In our house we're always on a quest to find shows we can watch as a family (and I don't mean some Disney Channel series that will turn my brain to mush). It's slim pickings out there, but recently we found that Netflix has a gazillion episodes of The Amazing Race.

I love The Amazing Race. I live vicariously through these world travelers doing things I'd be too chicken or airheaded to accomplish. The kids have really gotten into it, too. Overall, it's a pretty benign show, but of course sometimes people get tense and stressed and lose their tempers with each other.

The other day Ethan was playing a game on the Wii when I heard him bark out at one of the characters on the screen, "What the hell are you doing?"

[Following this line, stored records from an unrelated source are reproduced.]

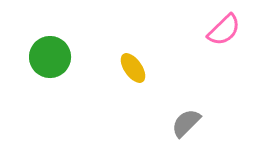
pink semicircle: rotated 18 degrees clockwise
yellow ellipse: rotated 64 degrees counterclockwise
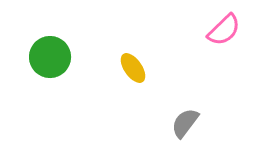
gray semicircle: moved 1 px left; rotated 8 degrees counterclockwise
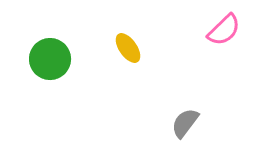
green circle: moved 2 px down
yellow ellipse: moved 5 px left, 20 px up
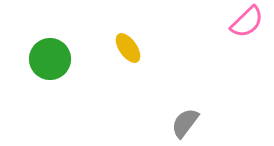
pink semicircle: moved 23 px right, 8 px up
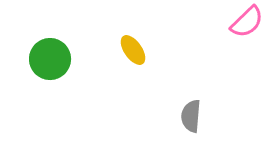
yellow ellipse: moved 5 px right, 2 px down
gray semicircle: moved 6 px right, 7 px up; rotated 32 degrees counterclockwise
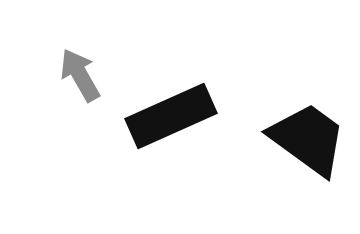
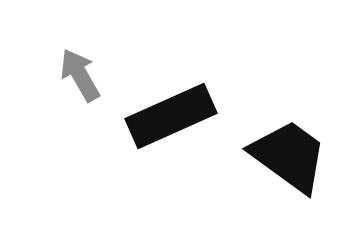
black trapezoid: moved 19 px left, 17 px down
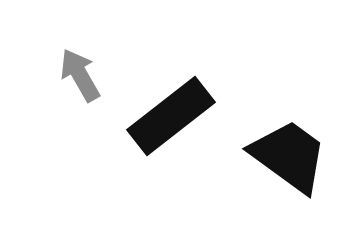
black rectangle: rotated 14 degrees counterclockwise
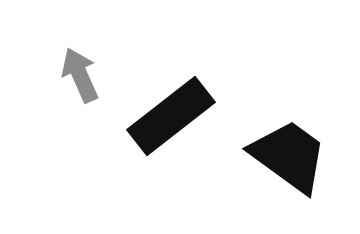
gray arrow: rotated 6 degrees clockwise
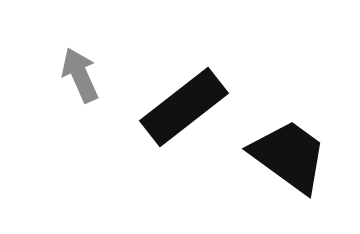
black rectangle: moved 13 px right, 9 px up
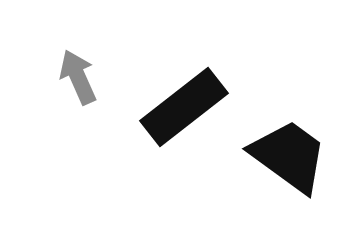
gray arrow: moved 2 px left, 2 px down
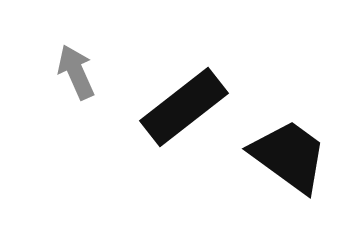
gray arrow: moved 2 px left, 5 px up
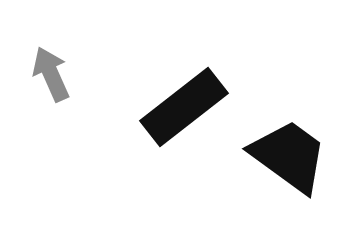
gray arrow: moved 25 px left, 2 px down
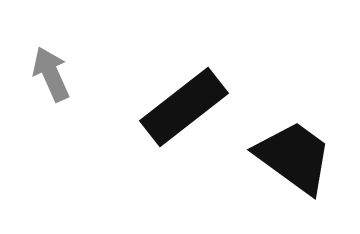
black trapezoid: moved 5 px right, 1 px down
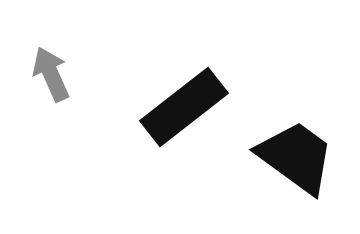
black trapezoid: moved 2 px right
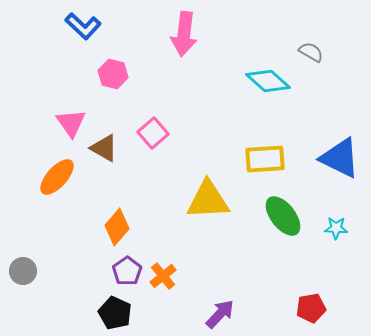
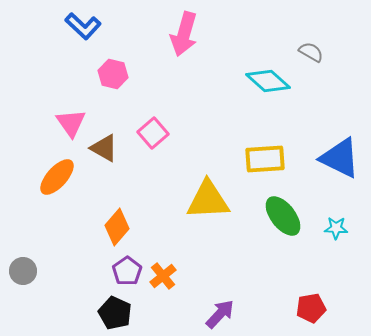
pink arrow: rotated 9 degrees clockwise
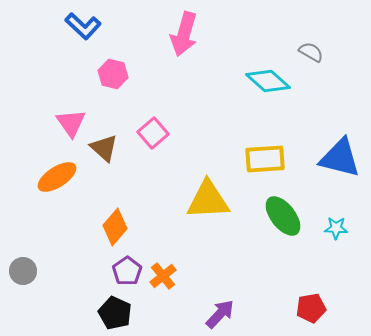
brown triangle: rotated 12 degrees clockwise
blue triangle: rotated 12 degrees counterclockwise
orange ellipse: rotated 15 degrees clockwise
orange diamond: moved 2 px left
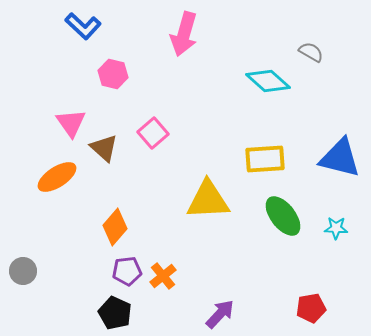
purple pentagon: rotated 28 degrees clockwise
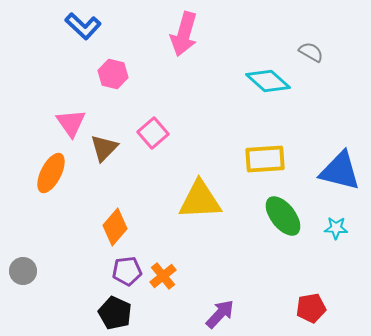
brown triangle: rotated 32 degrees clockwise
blue triangle: moved 13 px down
orange ellipse: moved 6 px left, 4 px up; rotated 30 degrees counterclockwise
yellow triangle: moved 8 px left
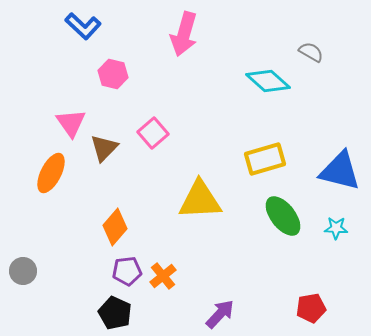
yellow rectangle: rotated 12 degrees counterclockwise
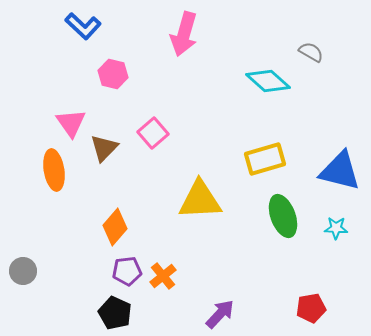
orange ellipse: moved 3 px right, 3 px up; rotated 36 degrees counterclockwise
green ellipse: rotated 18 degrees clockwise
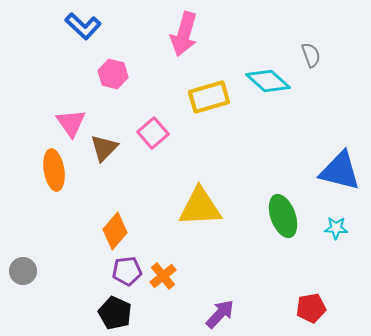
gray semicircle: moved 3 px down; rotated 40 degrees clockwise
yellow rectangle: moved 56 px left, 62 px up
yellow triangle: moved 7 px down
orange diamond: moved 4 px down
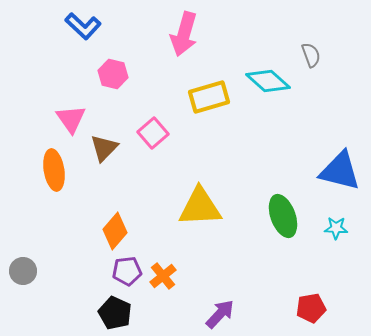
pink triangle: moved 4 px up
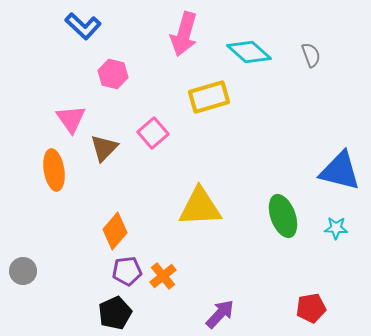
cyan diamond: moved 19 px left, 29 px up
black pentagon: rotated 24 degrees clockwise
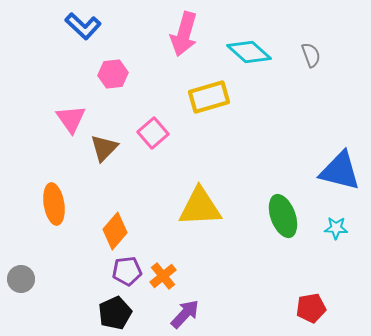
pink hexagon: rotated 20 degrees counterclockwise
orange ellipse: moved 34 px down
gray circle: moved 2 px left, 8 px down
purple arrow: moved 35 px left
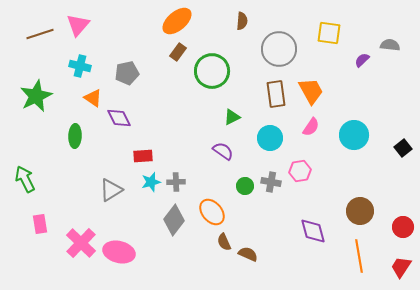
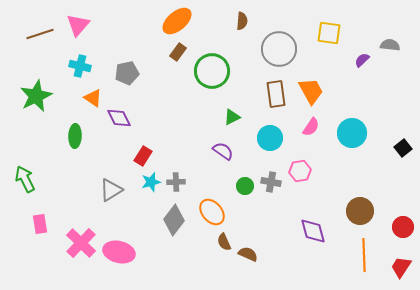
cyan circle at (354, 135): moved 2 px left, 2 px up
red rectangle at (143, 156): rotated 54 degrees counterclockwise
orange line at (359, 256): moved 5 px right, 1 px up; rotated 8 degrees clockwise
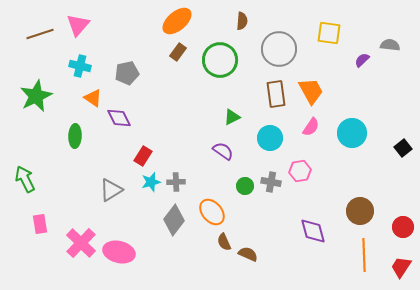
green circle at (212, 71): moved 8 px right, 11 px up
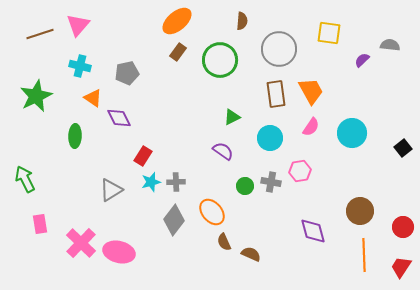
brown semicircle at (248, 254): moved 3 px right
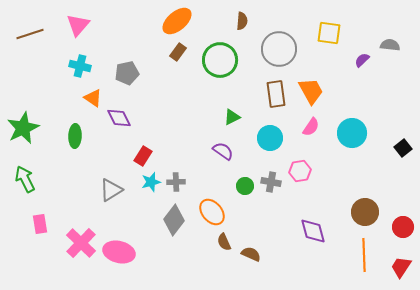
brown line at (40, 34): moved 10 px left
green star at (36, 96): moved 13 px left, 32 px down
brown circle at (360, 211): moved 5 px right, 1 px down
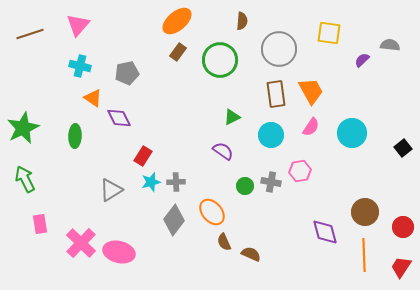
cyan circle at (270, 138): moved 1 px right, 3 px up
purple diamond at (313, 231): moved 12 px right, 1 px down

It wasn't just the words, it was the inflection of his voice. I knew exactly who he was mimicking.

"Ethan, did you hear Jen and Keisha from The Amazing Race saying that?" He acknowledged yes.

This brings me to my next point: How in the world do you explain which "bad words" not to use to someone who is so completely innocent and literal?

Right around the same time, someone on the episode called someone else a "bitch."

"Bad word!" I called out. I'd decided to just straight out identify the words he couldn't say.

"Why is it a bad word?" he asked.

And of course I was completely stumped. Anna sat there, looking expectantly at me as if she were waiting for an explanation as well.

"Well, there are certain words, and they are considered rude when we say them to people. They're not polite, and we don't use them..." This was quite possibly the lamest explanation I'd ever given as a parent. I briefly considered looking up swear words on Wikipedia. How DID these things come to be known as the "bad words?"

A few days later, we were watching Back to the Future and I knew I'd have to be on Bad Words Patrol. Now, I know conventional wisdom is to not overreact about your child saying something inappropriate or it will encourage them to keep saying it. But I did feel I needed to instill a little dose of healthy fear into Ethan. I could just see him getting mad at his teacher and demanding in his best Jen-from-Amazing-Race-voice, "What the hell are you doing!?"

I love Back to the Future. For years it was one of my favorite movies. We've been waiting to watch this with the kids. While it has a few "questionable moments," it's pretty innocent, overall. I knew some of the stuff would go right over Ethan's head. But when we got to the part where Doc Brown starts revving up his Delorean time machine in the mall parking lot and says, "When this baby gets to 88 miles per hour, you're going to see some serious sh..."

"...Bad word!" I called out again, realizing how ridiculous this was.

"Don't say that word at school. You could be sent to the principal's office," I said sternly. Ethan looked at me quizzically.

I'm just grateful we haven't (and won't be) watching anything with the "F" word.

I guess this is one of those times where that old adage about the parent not having to offer their child explanations about everything, or reasons why they are being disciplined, applies. "Parents do too much talking these days," I heard a wise woman who counsels parents and families say not long ago. I was glad she reminded me that sometimes, it really is okay to just end a statement with, "Because I said so." It doesn't mean I'm turning into a tyrant, or into my own parents. It's just part of life and parenting. Some things can't be explained. Like how sh%$# became a swear word. I just can't go there.